The skeletons are suspected to be of 38 children, mostly girls, who
went missing while playing near a water tank at Nithari, a
semi-rural village on the edges of Noida, over the past 21 months.
The first kidnapping was reported in March 2005.
Moninder Singh and his domestic help Surendra Kohli alias Satish
were arrested Friday on charges of molesting and murdering children.
Bua Singh admitted his men had failed to investigate the crime
properly. Parents of the victims, who all came from poor families,
alleged that the Noida police were indifferent to their pleas for a
thorough investigation.
"There is no denying that this was a case of gross laxity,
negligence and failure on the part of some policemen who did not pay
the desired attention to repeated reports of missing children from
the area. Those found guilty of neglect will be severely punished,"
Bua Singh said.
He, however, felt that the media was undermining the efforts of the
police by highlighting only their failures.
"The fact remains that if the police had eventually not acted, the
killings would have continued," he pointed out.

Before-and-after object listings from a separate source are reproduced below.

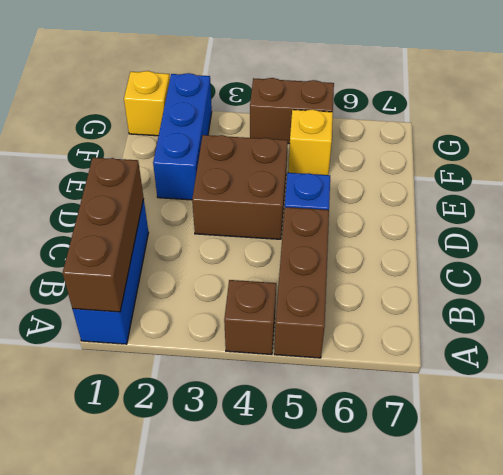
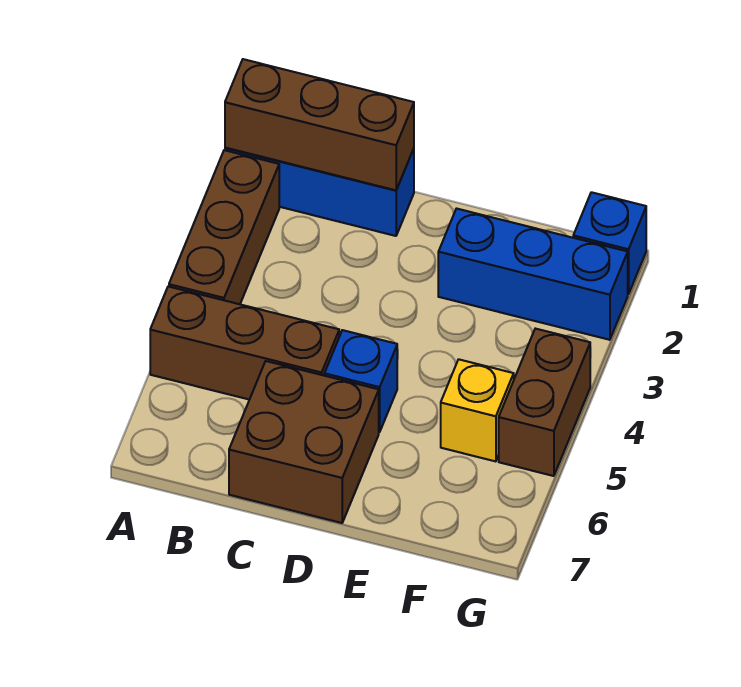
brown 1x1 brick [224,280,276,354] -> brown 1x3 brick [169,150,279,304]
brown 2x2 brick [192,135,288,239] -> brown 2x2 brick moved to [229,361,379,523]
yellow 1x1 brick [124,71,170,136] -> blue 1x1 brick [573,192,646,294]

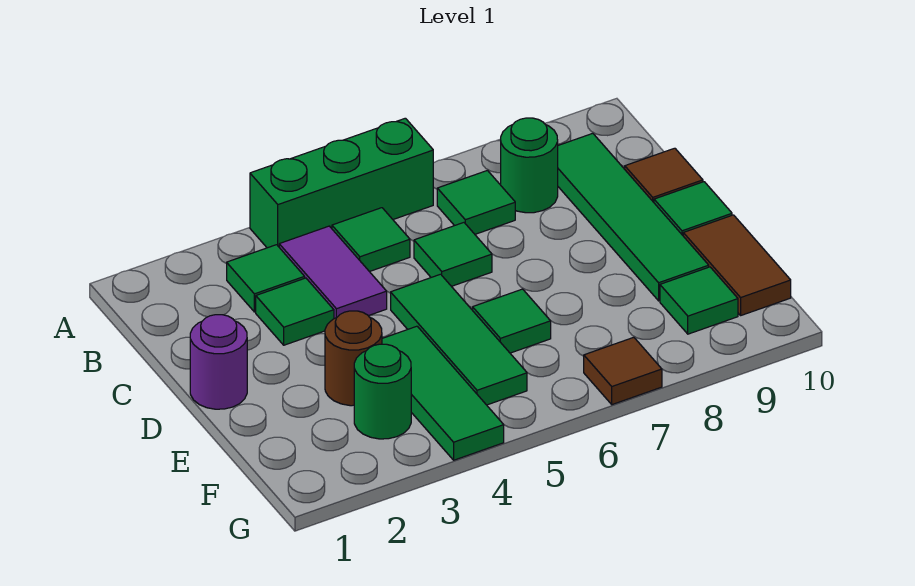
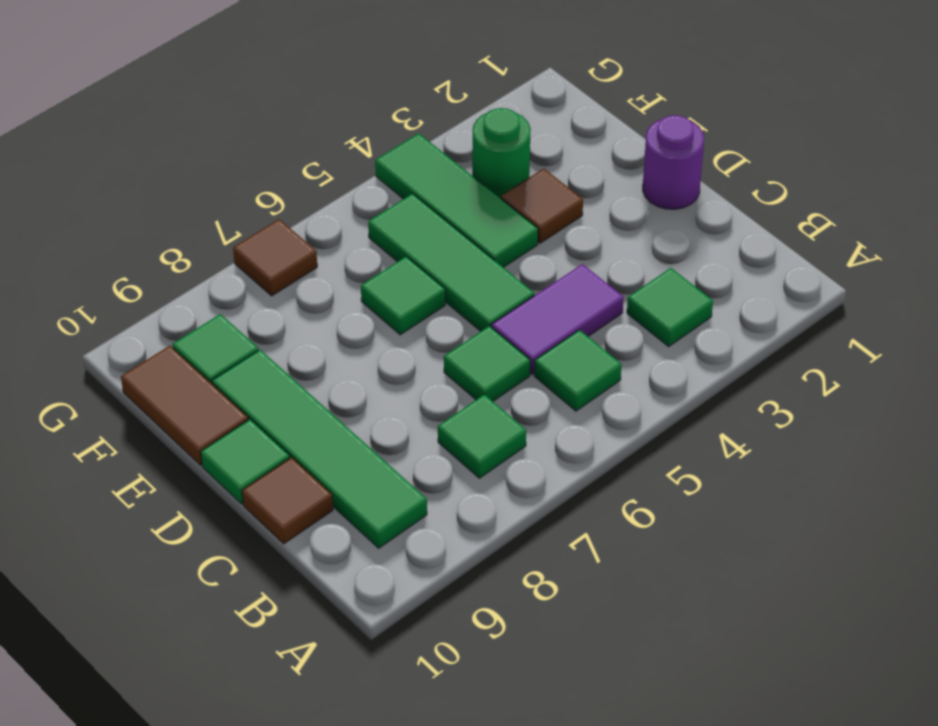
green 1x3 brick [250,118,433,248] -> none
purple 1x2 tile [279,226,387,319] -> purple 1x2 tile turned to [492,264,624,374]
green 1x1 round brick [501,118,558,213] -> none
green 1x1 tile [256,278,334,345] -> none
brown 1x1 round brick [325,311,382,406] -> brown 1x1 tile [501,169,583,243]

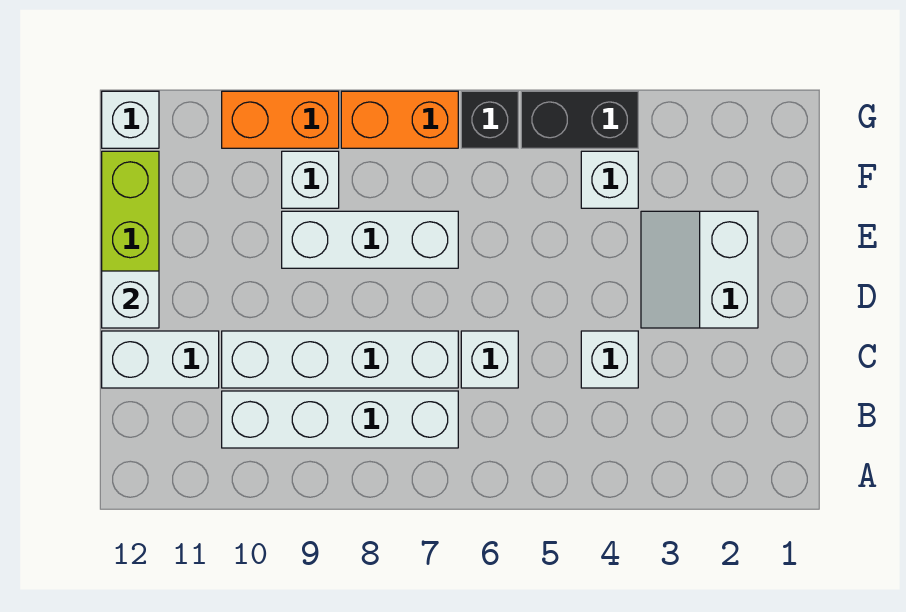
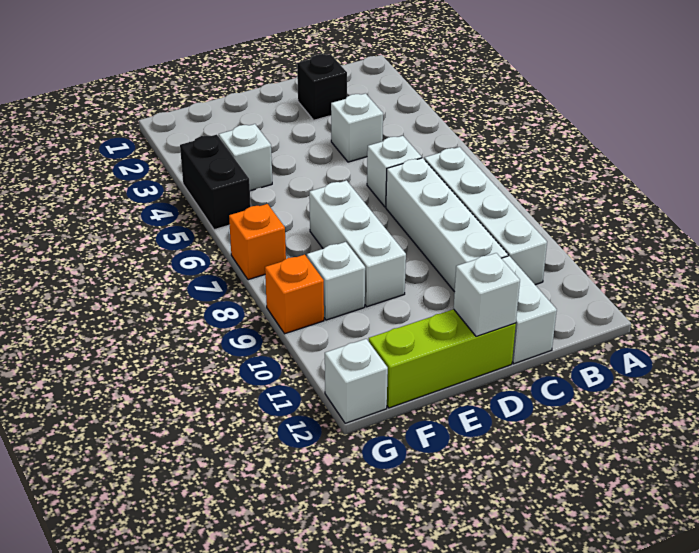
white 2x2 slope [641,211,758,328] -> none
black 1x1 brick [461,91,518,148] -> black 1x1 brick moved to [297,54,347,120]
orange 1x2 brick [341,91,458,148] -> orange 1x1 brick [229,204,286,280]
orange 1x2 brick [222,91,339,148] -> orange 1x1 brick [265,255,324,334]

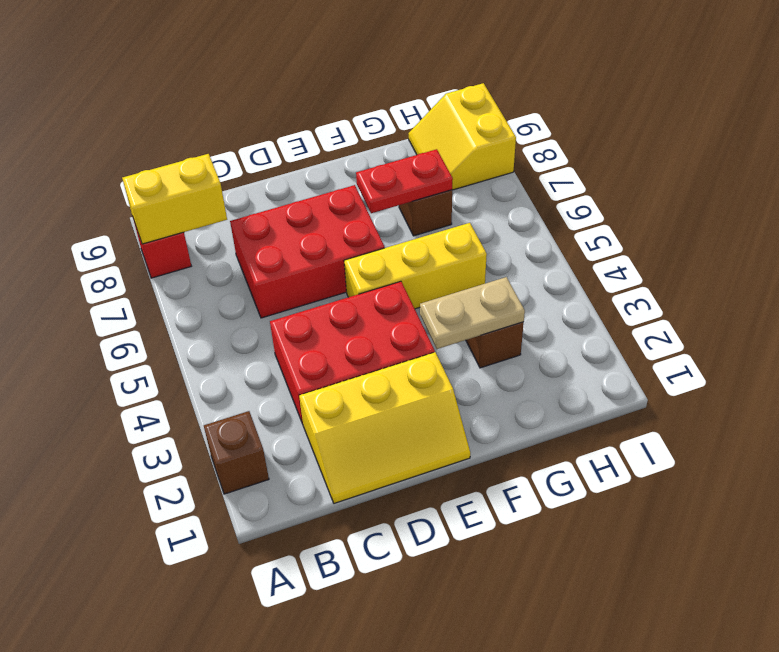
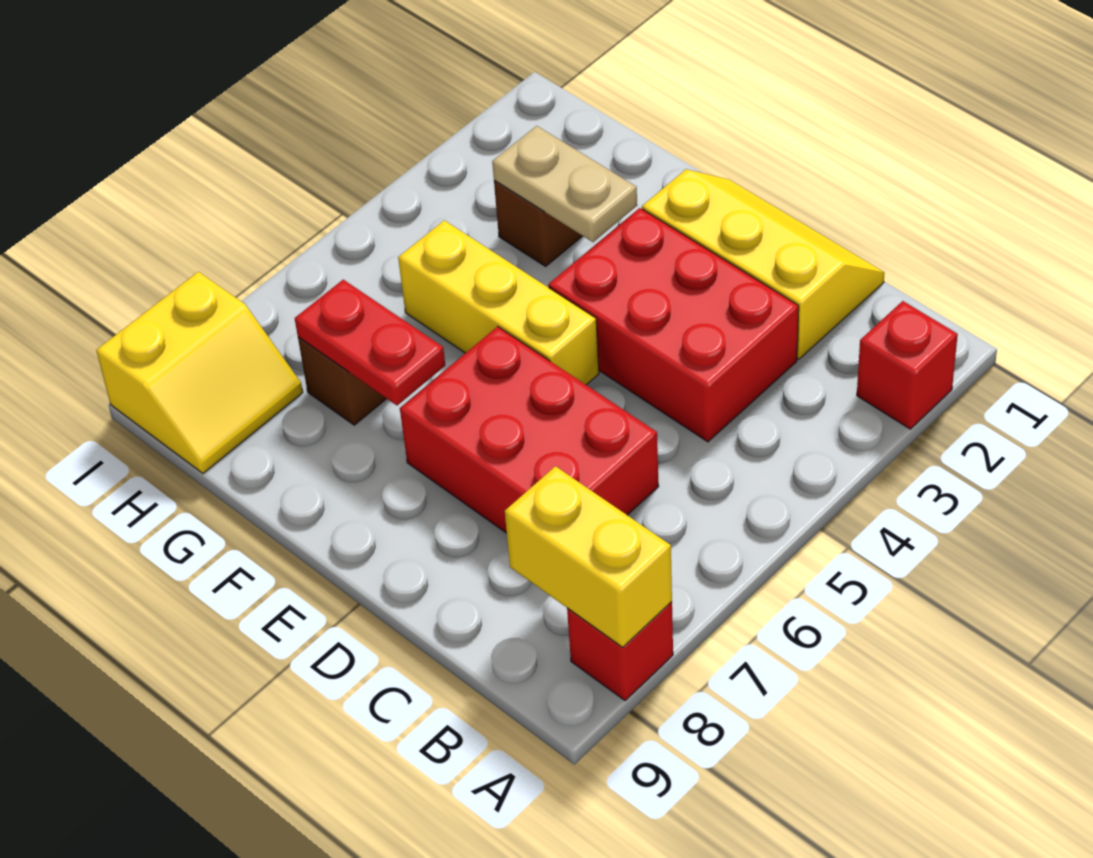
brown 1x1 brick [204,411,269,494] -> red 1x1 brick [857,301,958,429]

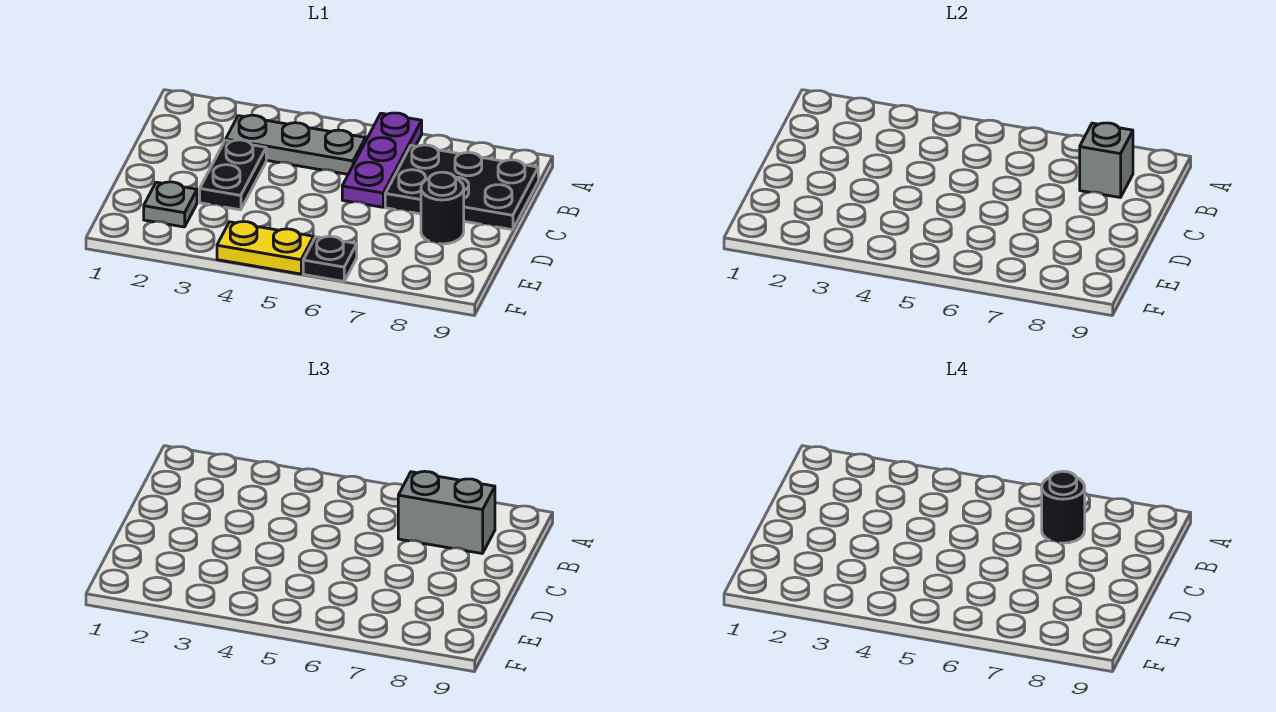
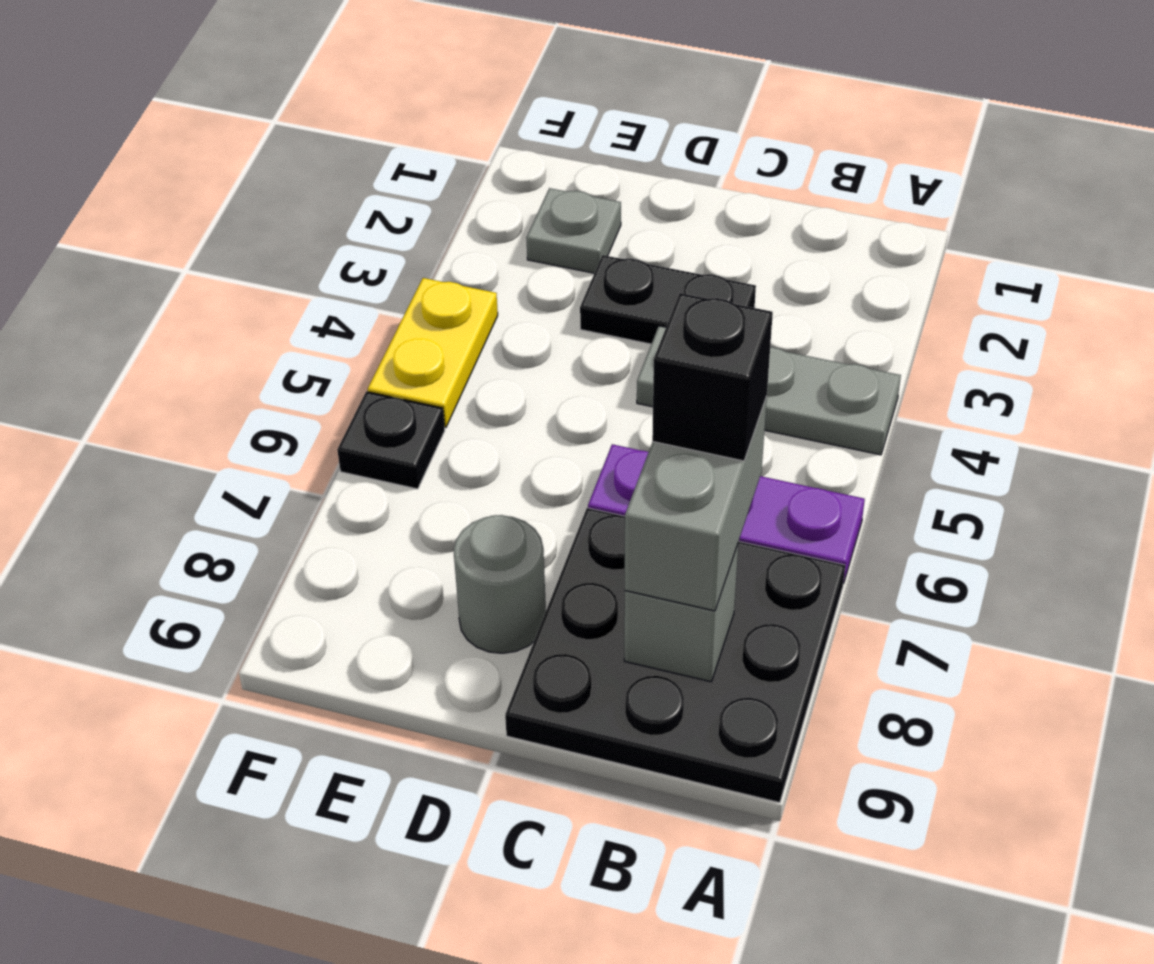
grey 1x3 plate [226,115,366,174] -> grey 1x3 plate turned to [637,326,901,455]
black 2x3 plate [385,145,538,230] -> black 3x3 plate [505,508,845,803]
black 1x1 round brick [1042,471,1085,543] -> black 1x1 brick [652,293,773,461]
black 1x1 round brick [421,172,464,244] -> grey 1x1 round brick [454,515,546,653]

"After all, it was on account of our electronic surveillance that we
could track down the killer who was using a mobile belonging to one
of the victims.
"What surprises me that even as body after body was being dumped in
a drain running between the area and village, no one ever complained
of the stench that was bound to be emanating from the place."
He denied that parents of some of the victims had alerted the police
about the involvement of now arrested Surendra in the heinous crime.
"No one ever raised doubts about Surendra whom we arrested only
because of our electronic surveillance."
About the possibility of the killings being a part of organ trading
racket, Singh said: "We do not rule out anything. I am sure
everything will be in place once the probe is complete."